## What the exercise asks
Where does the string "CreationDate" appear? Copy every line of the entries below that holds it.

·····

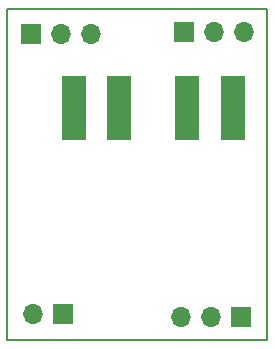
<source format=gbs>
G04 #@! TF.FileFunction,Soldermask,Bot*
%FSLAX46Y46*%
G04 Gerber Fmt 4.6, Leading zero omitted, Abs format (unit mm)*
G04 Created by KiCad (PCBNEW 4.0.2-stable) date 6/22/2017 3:55:45 PM*
%MOMM*%
G01*
G04 APERTURE LIST*
%ADD10C,0.100000*%
%ADD11C,0.150000*%
%ADD12R,2.150000X5.500000*%
%ADD13R,1.700000X1.700000*%
%ADD14O,1.700000X1.700000*%
G04 APERTURE END LIST*
D10*
D11*
X100000000Y-128000000D02*
X100000000Y-100000000D01*
X122000000Y-128000000D02*
X100000000Y-128000000D01*
X122000000Y-100000000D02*
X122000000Y-128000000D01*
X100000000Y-100000000D02*
X122000000Y-100000000D01*
D12*
X105598800Y-108371400D03*
X109448800Y-108371400D03*
X115225400Y-108396800D03*
X119075400Y-108396800D03*
D13*
X104673600Y-125857200D03*
D14*
X102133600Y-125857200D03*
D13*
X102031800Y-102108000D03*
D14*
X104571800Y-102108000D03*
X107111800Y-102108000D03*
D13*
X119812000Y-126111200D03*
D14*
X117272000Y-126111200D03*
X114732000Y-126111200D03*
D13*
X114960400Y-101981000D03*
D14*
X117500400Y-101981000D03*
X120040400Y-101981000D03*
M02*

</source>
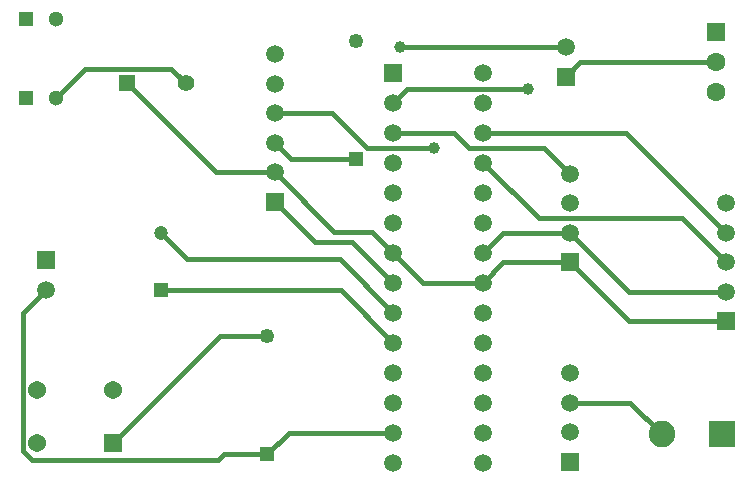
<source format=gbl>
G04*
G04 #@! TF.GenerationSoftware,Altium Limited,Altium Designer,23.0.1 (38)*
G04*
G04 Layer_Physical_Order=2*
G04 Layer_Color=16711680*
%FSLAX25Y25*%
%MOIN*%
G70*
G04*
G04 #@! TF.SameCoordinates,3541F037-1E4E-4125-B444-BB1E2F39CCB3*
G04*
G04*
G04 #@! TF.FilePolarity,Positive*
G04*
G01*
G75*
%ADD24R,0.06063X0.06063*%
%ADD25C,0.06063*%
%ADD30C,0.04921*%
%ADD31R,0.04921X0.04921*%
%ADD35C,0.01500*%
%ADD36R,0.05118X0.05118*%
%ADD37C,0.05118*%
%ADD38R,0.04724X0.04724*%
%ADD39C,0.04724*%
%ADD40R,0.05937X0.05937*%
%ADD41C,0.05937*%
%ADD42C,0.06299*%
%ADD43R,0.06299X0.06299*%
%ADD44R,0.08858X0.08858*%
%ADD45C,0.08858*%
%ADD46C,0.05906*%
%ADD47R,0.05906X0.05906*%
%ADD48R,0.05512X0.05512*%
%ADD49C,0.05512*%
%ADD50C,0.03937*%
D24*
X60295Y30142D02*
D03*
D25*
Y47858D02*
D03*
X34705Y30142D02*
D03*
Y47858D02*
D03*
D30*
X141000Y164185D02*
D03*
X111500Y65685D02*
D03*
D31*
X141000Y124815D02*
D03*
X111500Y26315D02*
D03*
D35*
X60295Y30142D02*
X95838Y65685D01*
X111500D01*
X114067Y110394D02*
X127361Y97100D01*
X139900D01*
X153500Y83500D01*
X79543Y154800D02*
X84343Y150000D01*
X50800Y154800D02*
X79543D01*
X41000Y145000D02*
X50800Y154800D01*
X183500Y93500D02*
X190079Y100079D01*
X212567D01*
X232146Y80500D01*
X264500D01*
X212567Y43421D02*
X232579D01*
X243000Y33000D01*
X211000Y152158D02*
X215842Y157000D01*
X261000D01*
X183500Y123500D02*
X202000Y105000D01*
X249843D01*
X264500Y90343D01*
X183500Y133500D02*
X231185D01*
X264500Y100185D01*
X114067Y130079D02*
X119331Y124815D01*
X141000D01*
X114067Y139921D02*
X133279D01*
X144700Y128500D01*
X167097D01*
X76000Y80894D02*
X136106D01*
X153500Y63500D01*
X76000Y100106D02*
X84806Y91300D01*
X135700D01*
X153500Y73500D01*
X64657Y150000D02*
X94421Y120236D01*
X114067D01*
X133903Y100400D01*
X146600D01*
X153500Y93500D01*
X163500Y83500D01*
X183500D01*
X190236Y90236D01*
X212567D01*
X232146Y70658D01*
X264500D01*
X30100Y73246D02*
X37933Y81079D01*
X30100Y27300D02*
Y73246D01*
Y27300D02*
X33100Y24300D01*
X94985D01*
X97000Y26315D01*
X111500D01*
X118685Y33500D01*
X153500D01*
X155800Y162000D02*
X211000D01*
X153500Y143500D02*
X158100Y148100D01*
X198500D01*
X153500Y133500D02*
X173900D01*
X178900Y128500D01*
X203831D01*
X212567Y119764D01*
D36*
X31000Y171500D02*
D03*
Y145000D02*
D03*
D37*
X41000Y171500D02*
D03*
Y145000D02*
D03*
D38*
X76000Y80894D02*
D03*
D39*
Y100106D02*
D03*
D40*
X264500Y70658D02*
D03*
X212567Y23736D02*
D03*
Y90236D02*
D03*
X211000Y152158D02*
D03*
X114067Y110394D02*
D03*
X37933Y90921D02*
D03*
D41*
X264500Y80500D02*
D03*
Y90343D02*
D03*
Y100185D02*
D03*
Y110028D02*
D03*
X212567Y33579D02*
D03*
Y43421D02*
D03*
Y53264D02*
D03*
Y100079D02*
D03*
Y109921D02*
D03*
Y119764D02*
D03*
X211000Y162000D02*
D03*
X114067Y120236D02*
D03*
Y130079D02*
D03*
Y139921D02*
D03*
Y149764D02*
D03*
Y159606D02*
D03*
X37933Y81079D02*
D03*
D42*
X261000Y147000D02*
D03*
Y157000D02*
D03*
D43*
Y167000D02*
D03*
D44*
X263000Y33000D02*
D03*
D45*
X243000D02*
D03*
D46*
X183500Y23500D02*
D03*
Y33500D02*
D03*
Y43500D02*
D03*
Y53500D02*
D03*
Y63500D02*
D03*
Y73500D02*
D03*
Y83500D02*
D03*
Y93500D02*
D03*
Y103500D02*
D03*
Y113500D02*
D03*
Y123500D02*
D03*
Y133500D02*
D03*
Y143500D02*
D03*
Y153500D02*
D03*
X153500Y23500D02*
D03*
Y33500D02*
D03*
Y43500D02*
D03*
Y53500D02*
D03*
Y63500D02*
D03*
Y73500D02*
D03*
Y83500D02*
D03*
Y93500D02*
D03*
Y103500D02*
D03*
Y113500D02*
D03*
Y123500D02*
D03*
Y133500D02*
D03*
Y143500D02*
D03*
D47*
Y153500D02*
D03*
D48*
X64657Y150000D02*
D03*
D49*
X84343D02*
D03*
D50*
X167097Y128500D02*
D03*
X155800Y162000D02*
D03*
X198500Y148100D02*
D03*
M02*

</source>
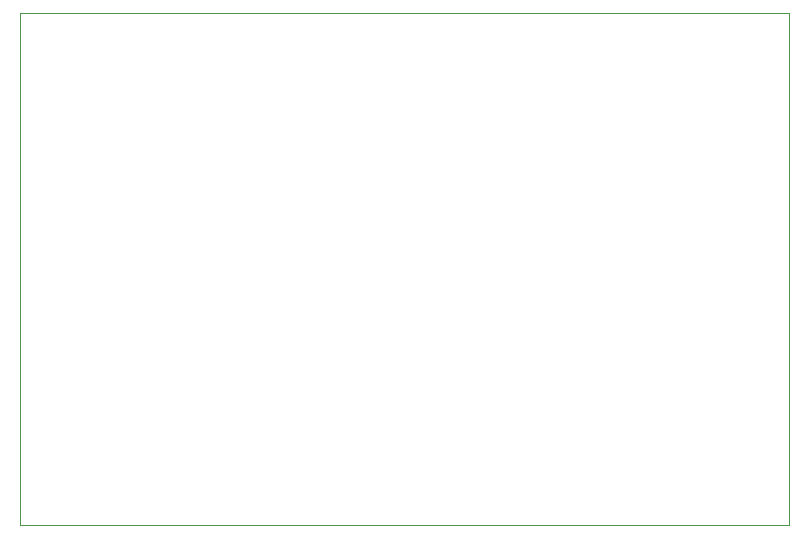
<source format=gbr>
%TF.GenerationSoftware,KiCad,Pcbnew,8.99.0-3419-gcbbcb5ae32*%
%TF.CreationDate,2025-07-01T05:37:36+08:00*%
%TF.ProjectId,pinder,70696e64-6572-42e6-9b69-6361645f7063,rev?*%
%TF.SameCoordinates,Original*%
%TF.FileFunction,Profile,NP*%
%FSLAX46Y46*%
G04 Gerber Fmt 4.6, Leading zero omitted, Abs format (unit mm)*
G04 Created by KiCad (PCBNEW 8.99.0-3419-gcbbcb5ae32) date 2025-07-01 05:37:36*
%MOMM*%
%LPD*%
G01*
G04 APERTURE LIST*
%TA.AperFunction,Profile*%
%ADD10C,0.050000*%
%TD*%
G04 APERTURE END LIST*
D10*
X95975000Y-51200000D02*
X161100000Y-51200000D01*
X161100000Y-94550000D01*
X95975000Y-94550000D01*
X95975000Y-51200000D01*
M02*

</source>
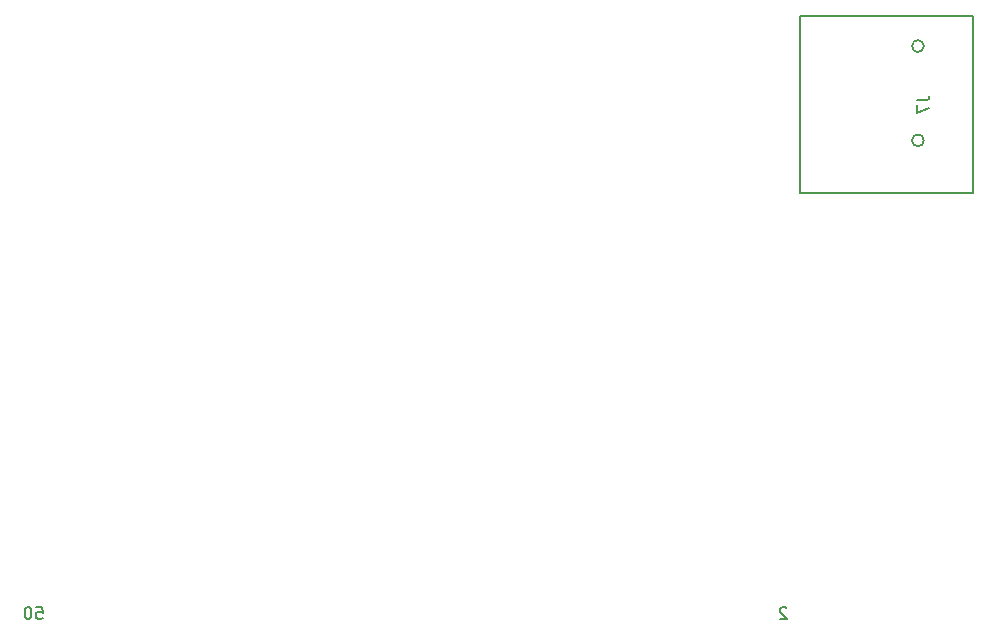
<source format=gbr>
G04 #@! TF.GenerationSoftware,KiCad,Pcbnew,(6.0.2-0)*
G04 #@! TF.CreationDate,2022-03-07T22:02:57-08:00*
G04 #@! TF.ProjectId,TRSIO,54525349-4f2e-46b6-9963-61645f706362,rev?*
G04 #@! TF.SameCoordinates,Original*
G04 #@! TF.FileFunction,Legend,Bot*
G04 #@! TF.FilePolarity,Positive*
%FSLAX46Y46*%
G04 Gerber Fmt 4.6, Leading zero omitted, Abs format (unit mm)*
G04 Created by KiCad (PCBNEW (6.0.2-0)) date 2022-03-07 22:02:57*
%MOMM*%
%LPD*%
G01*
G04 APERTURE LIST*
%ADD10C,0.150000*%
G04 APERTURE END LIST*
D10*
X203231714Y-139565119D02*
X203184095Y-139517500D01*
X203088857Y-139469880D01*
X202850761Y-139469880D01*
X202755523Y-139517500D01*
X202707904Y-139565119D01*
X202660285Y-139660357D01*
X202660285Y-139755595D01*
X202707904Y-139898452D01*
X203279333Y-140469880D01*
X202660285Y-140469880D01*
X139747595Y-139469880D02*
X140223785Y-139469880D01*
X140271404Y-139946071D01*
X140223785Y-139898452D01*
X140128547Y-139850833D01*
X139890452Y-139850833D01*
X139795214Y-139898452D01*
X139747595Y-139946071D01*
X139699976Y-140041309D01*
X139699976Y-140279404D01*
X139747595Y-140374642D01*
X139795214Y-140422261D01*
X139890452Y-140469880D01*
X140128547Y-140469880D01*
X140223785Y-140422261D01*
X140271404Y-140374642D01*
X139080928Y-139469880D02*
X138985690Y-139469880D01*
X138890452Y-139517500D01*
X138842833Y-139565119D01*
X138795214Y-139660357D01*
X138747595Y-139850833D01*
X138747595Y-140088928D01*
X138795214Y-140279404D01*
X138842833Y-140374642D01*
X138890452Y-140422261D01*
X138985690Y-140469880D01*
X139080928Y-140469880D01*
X139176166Y-140422261D01*
X139223785Y-140374642D01*
X139271404Y-140279404D01*
X139319023Y-140088928D01*
X139319023Y-139850833D01*
X139271404Y-139660357D01*
X139223785Y-139565119D01*
X139176166Y-139517500D01*
X139080928Y-139469880D01*
X214328380Y-96567666D02*
X215042666Y-96567666D01*
X215185523Y-96520047D01*
X215280761Y-96424809D01*
X215328380Y-96281952D01*
X215328380Y-96186714D01*
X214328380Y-96948619D02*
X214328380Y-97615285D01*
X215328380Y-97186714D01*
X204376000Y-104401000D02*
X219076000Y-104401000D01*
X219076000Y-89401000D02*
X204376000Y-89401000D01*
X204376000Y-89401000D02*
X204376000Y-104401000D01*
X219076000Y-104401000D02*
X219076000Y-89401000D01*
X214876000Y-91971000D02*
G75*
G03*
X214876000Y-91971000I-500000J0D01*
G01*
X214876000Y-99951000D02*
G75*
G03*
X214876000Y-99951000I-500000J0D01*
G01*
M02*

</source>
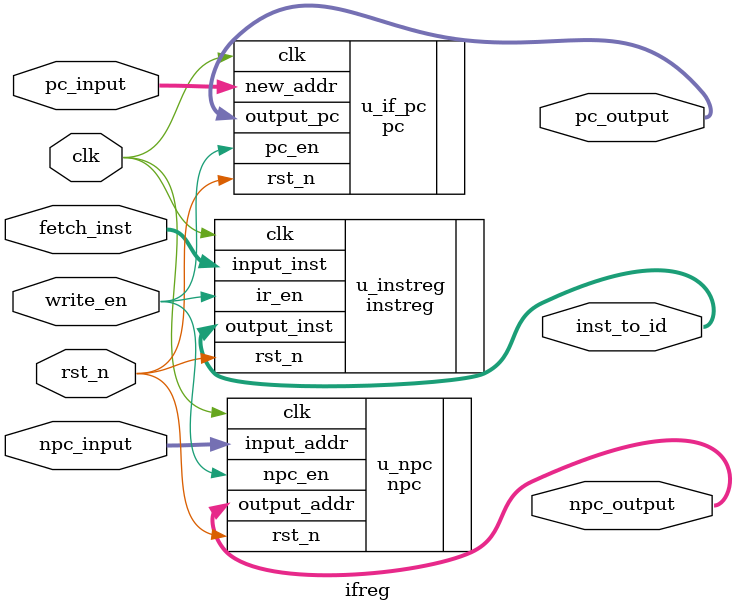
<source format=v>
module ifreg(
    input   [31: 0] fetch_inst, npc_input, pc_input,
    input           clk, rst_n, write_en,
    
    output  [31: 0] inst_to_id,
    output  [31: 0] npc_output, pc_output
);

    instreg u_instreg(
        .input_inst(fetch_inst),
        .ir_en(write_en),
        .clk(clk),
        .rst_n(rst_n),
        
        .output_inst(inst_to_id)
    );

    npc u_npc(
        .input_addr(npc_input),
        .clk(clk),
        .rst_n(rst_n),
        .npc_en(write_en),
        
        .output_addr(npc_output)
    );
    
    pc u_if_pc(                            //program count
        .new_addr(pc_input),
        .clk(clk),
        .rst_n(rst_n),
        .pc_en(write_en),
        .output_pc(pc_output)
    );

endmodule

</source>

·····

## Solved problem
%TF.CreationDate,2025-07-01T05:37:36+08:00*%
G04 #@! TF.CreationDate,2022-03-07T22:02:57-08:00*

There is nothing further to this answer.